The scars of the GENOCIDE, more than 120 years later, are still deeply engraved in their unhealed souls and psyches. Hence, it matters not when restorative justice shall be attained. ONE DAY IT SHALL. Without the JD for that matter.
Thus, as the day approaches, the descendants are deeply and earnestly engaging one another. With the profound question of if it is worthy to continue to observe the day under the auspices of the government. Especially given its misinterpretation of it as national. Which, as it seems from the government and its apparatchiks, means the government usurping it for its own hackneyed concept of national unity. With the descendants of GENOCIDE, destined, if the inaugural commemoration last year is any awakening lesson, for a long haul of isolation and alienation from the DAY. Their isolation and alienation are just what the agenda is: to let it die a natural death. As few of Namibia’s administrations have profoundly embraced this cause, if any. Hence their lacklustre approach to the whole matter of GENOCIDE, Apology and REPARATIONS.

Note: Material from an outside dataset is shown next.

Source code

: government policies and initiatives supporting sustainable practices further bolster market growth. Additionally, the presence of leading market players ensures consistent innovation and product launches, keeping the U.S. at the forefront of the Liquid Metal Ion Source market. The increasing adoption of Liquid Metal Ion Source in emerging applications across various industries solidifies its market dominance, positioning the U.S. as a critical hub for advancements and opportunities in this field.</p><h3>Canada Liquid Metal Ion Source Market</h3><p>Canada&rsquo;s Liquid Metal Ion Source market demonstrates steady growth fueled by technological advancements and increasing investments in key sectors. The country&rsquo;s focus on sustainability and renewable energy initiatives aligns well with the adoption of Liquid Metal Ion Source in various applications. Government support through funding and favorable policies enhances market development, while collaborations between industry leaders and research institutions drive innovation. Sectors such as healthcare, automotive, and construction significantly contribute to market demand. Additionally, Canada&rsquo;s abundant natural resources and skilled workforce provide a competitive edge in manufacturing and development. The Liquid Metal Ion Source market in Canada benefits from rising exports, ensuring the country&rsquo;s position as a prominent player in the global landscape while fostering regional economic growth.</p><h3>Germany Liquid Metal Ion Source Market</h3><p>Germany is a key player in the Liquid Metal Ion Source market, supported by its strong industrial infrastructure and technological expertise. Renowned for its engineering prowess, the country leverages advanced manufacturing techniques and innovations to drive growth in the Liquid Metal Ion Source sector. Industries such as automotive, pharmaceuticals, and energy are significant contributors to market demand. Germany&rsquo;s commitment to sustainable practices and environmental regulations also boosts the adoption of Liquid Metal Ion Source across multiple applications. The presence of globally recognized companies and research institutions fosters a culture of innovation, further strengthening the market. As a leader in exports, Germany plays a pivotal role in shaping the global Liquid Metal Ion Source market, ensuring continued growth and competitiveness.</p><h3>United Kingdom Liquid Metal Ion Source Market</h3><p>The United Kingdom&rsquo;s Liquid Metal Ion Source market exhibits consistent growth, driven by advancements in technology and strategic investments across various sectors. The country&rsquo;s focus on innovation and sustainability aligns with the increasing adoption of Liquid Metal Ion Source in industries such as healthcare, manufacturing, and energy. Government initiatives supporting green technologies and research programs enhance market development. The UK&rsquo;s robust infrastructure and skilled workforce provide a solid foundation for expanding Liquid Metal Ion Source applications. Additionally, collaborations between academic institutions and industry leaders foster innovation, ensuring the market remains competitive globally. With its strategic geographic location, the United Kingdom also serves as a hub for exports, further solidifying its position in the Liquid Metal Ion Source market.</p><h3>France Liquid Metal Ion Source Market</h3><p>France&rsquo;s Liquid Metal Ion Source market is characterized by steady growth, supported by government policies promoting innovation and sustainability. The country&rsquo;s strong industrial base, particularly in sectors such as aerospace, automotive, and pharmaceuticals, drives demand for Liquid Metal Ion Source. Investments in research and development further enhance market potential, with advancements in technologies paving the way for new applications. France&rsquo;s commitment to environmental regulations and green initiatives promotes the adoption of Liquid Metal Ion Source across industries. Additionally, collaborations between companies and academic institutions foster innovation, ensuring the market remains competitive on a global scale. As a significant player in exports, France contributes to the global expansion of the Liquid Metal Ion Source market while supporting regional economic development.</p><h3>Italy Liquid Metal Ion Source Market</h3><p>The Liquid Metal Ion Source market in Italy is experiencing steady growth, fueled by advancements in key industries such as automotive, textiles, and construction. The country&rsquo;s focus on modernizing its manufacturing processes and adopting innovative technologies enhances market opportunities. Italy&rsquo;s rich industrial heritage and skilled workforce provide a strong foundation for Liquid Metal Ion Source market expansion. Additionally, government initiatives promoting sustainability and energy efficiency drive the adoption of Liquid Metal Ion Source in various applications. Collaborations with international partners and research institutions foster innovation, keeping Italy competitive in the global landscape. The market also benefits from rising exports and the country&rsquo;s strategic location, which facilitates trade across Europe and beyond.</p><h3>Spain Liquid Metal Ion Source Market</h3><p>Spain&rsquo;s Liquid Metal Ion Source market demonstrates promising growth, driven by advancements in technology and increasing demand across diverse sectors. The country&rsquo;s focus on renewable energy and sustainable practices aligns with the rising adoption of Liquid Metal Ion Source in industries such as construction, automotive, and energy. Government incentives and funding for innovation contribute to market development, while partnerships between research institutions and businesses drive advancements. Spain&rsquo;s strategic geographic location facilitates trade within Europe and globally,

But against the best wishes of some, notably officialdom, descendants seem adamant this is their DAY. And come hell or high water, they shall never allow it to die a natural death like many other days. Subsumed and submerged by national days like Heroes Day. Like Workers’ Day is to the workers, GENOCIDE Remembrance Day is sacrosanct to the descendants. Who are this year readying themselves against any official manoeuvres to subdue them in obliviousness in commemorating their GENOCIDE? Thereby seizing the occasion and usurping it only to dump it in the Namibian and world wilderness. Herewith the question “What about 28 May?” may now be clearer.
*Kae Matundu-Tjiparuro is a descendant of the survivors of the Ovaherero, Ovambanderu and Nama genocide, a veteran and freelance journalist, a reparations advocate and an adherent of restorative justice.